| Task directions |
Please quote everything in the Kafka schema registry discussion from "At the moment" down to "Absolutely.", word for word.

Confluent (creators of Kafka) created the schema registry, which allows to have Avro data in Kafka, where the schema is stored externally in the schema registry, cf http://docs.confluent.io/3.2.0/schema-registry/docs/. The payload is therefore way smaller.
The added benefit is that we can have strong enforcement of schema migrations and compatibility guarantees, such as backwards, forward, etc. Once this is implemented, people can start using Kafka Connectors (https://www.confluent.io/product/connectors/) so they can externalize the Snowplow data to ElasticSearch, S3, etc, for basically free.
At the moment the data in the collector stream is written in Thrift but the enriched stream is TSV - I’m guessing it would make sense to have both the collector and enriched stream/topic as Avro records?
Absolutely.
Is the schema documented anywhere? How much effort would it be to translate that to an Avro schema? That also has some deep implications about how Snowplow plans on evolving schema (in a breaking or non breaking way)

| Provided material |
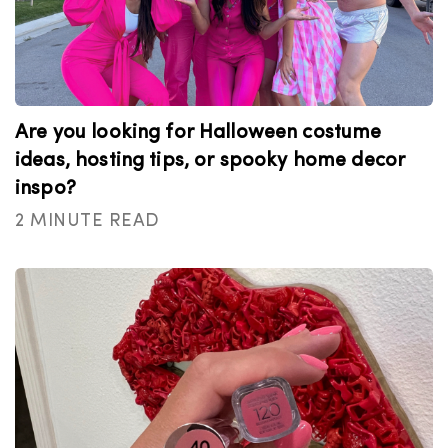
Are you looking for Halloween costume
ideas, hosting tips, or spooky home decor
inspo?
2 MINUTE READ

| Solution to this exercise |
At the moment the data in the collector stream is written in Thrift but the enriched stream is TSV - I’m guessing it would make sense to have both the collector and enriched stream/topic as Avro records?
Absolutely.